Department of Immunobiology, Yale School of Medicine, New Haven, CT, United States.
Department of Dermatology, Yale School of Medicine, New Haven, CT, United States.
Int Rev Cell Mol Biol. 2019;342:1-25. doi: 10.1016/bs.ircmb.2018.07.003. Epub 2018 Aug 20.

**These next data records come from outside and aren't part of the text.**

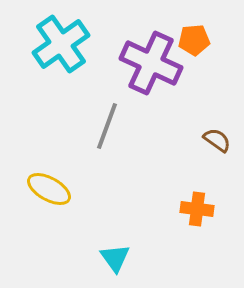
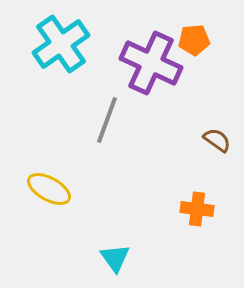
gray line: moved 6 px up
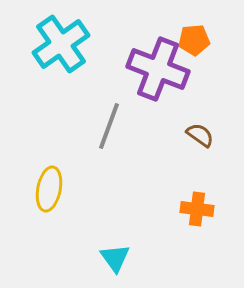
purple cross: moved 7 px right, 6 px down; rotated 4 degrees counterclockwise
gray line: moved 2 px right, 6 px down
brown semicircle: moved 17 px left, 5 px up
yellow ellipse: rotated 72 degrees clockwise
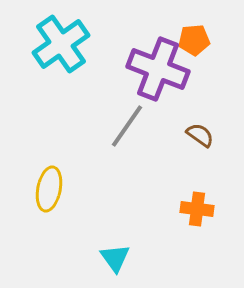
gray line: moved 18 px right; rotated 15 degrees clockwise
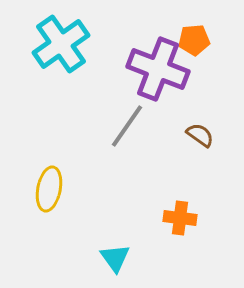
orange cross: moved 17 px left, 9 px down
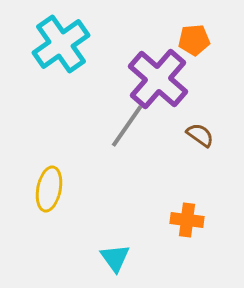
purple cross: moved 10 px down; rotated 20 degrees clockwise
orange cross: moved 7 px right, 2 px down
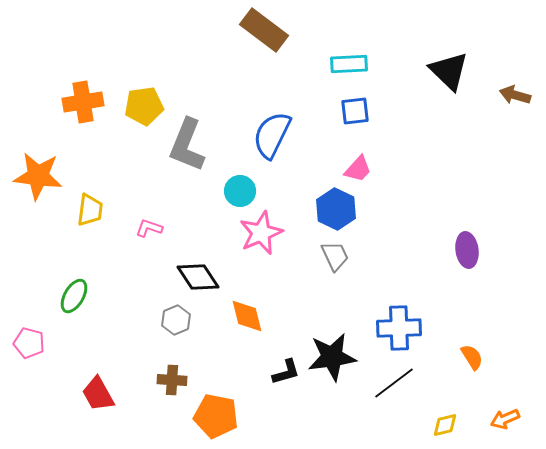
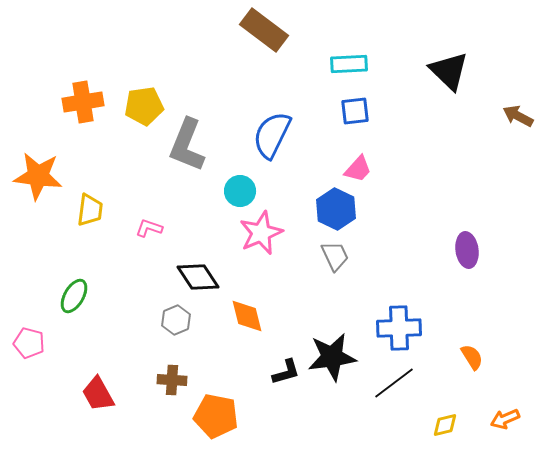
brown arrow: moved 3 px right, 21 px down; rotated 12 degrees clockwise
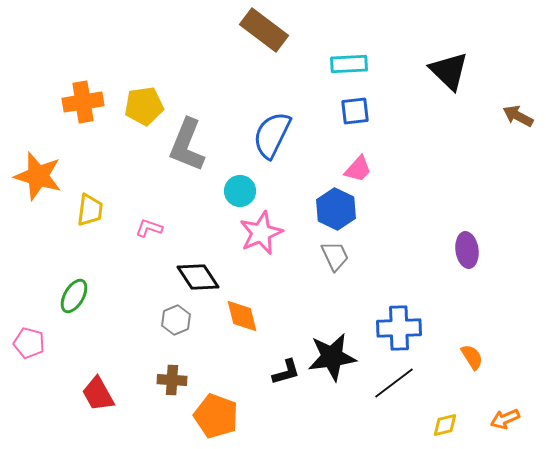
orange star: rotated 9 degrees clockwise
orange diamond: moved 5 px left
orange pentagon: rotated 9 degrees clockwise
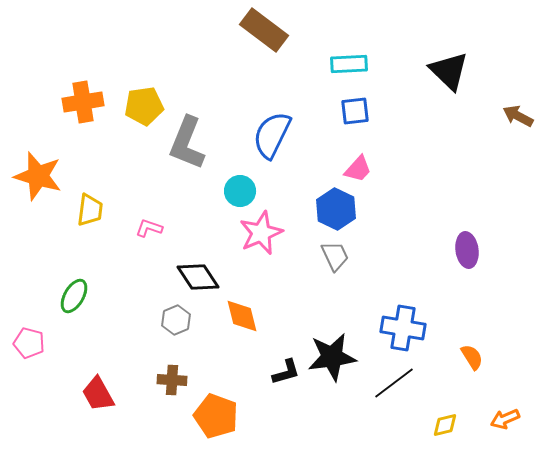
gray L-shape: moved 2 px up
blue cross: moved 4 px right; rotated 12 degrees clockwise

Elimination of cancer cells through antitumor immunity has been a long-sought after goal since Sir F. Macfarlane Burnet postulated the theory of immune surveillance against tumors in the 1950s. Finally, the use of immunotherapeutics against established cancer is becoming a reality in the past 5years. Most notable are the monoclonal antibodies (mAbs) directed against inhibitory T-cell receptors cytotoxic T lymphocyte antigen-4 and programmed death-1. The next generation of mAbs targeting T cells is designed to stimulate costimulatory receptors on T cells. Here we review the recent progress on these immunostimulatory agonist antibodies against the costimulatory receptors CD137, GITR, OX40, and CD27.
自 20 世纪 50 年代弗雷德·麦克法兰·伯内特爵士提出肿瘤免疫监视理论以来,通过抗肿瘤免疫消除癌细胞一直是人们梦寐以求的目标。终于,在过去的 5 年中,针对已确立的癌症的免疫疗法开始成为现实。最值得注意的是针对抑制性 T 细胞受体细胞毒性 T 淋巴细胞抗原-4 和程序性死亡受体-1 的单克隆抗体(mAb)。针对 T 细胞的下一代 mAb 旨在刺激 T 细胞上的共刺激受体。在这里,我们回顾了针对共刺激受体 CD137、GITR、OX40 和 CD27 的这些免疫刺激激动剂抗体的最新进展。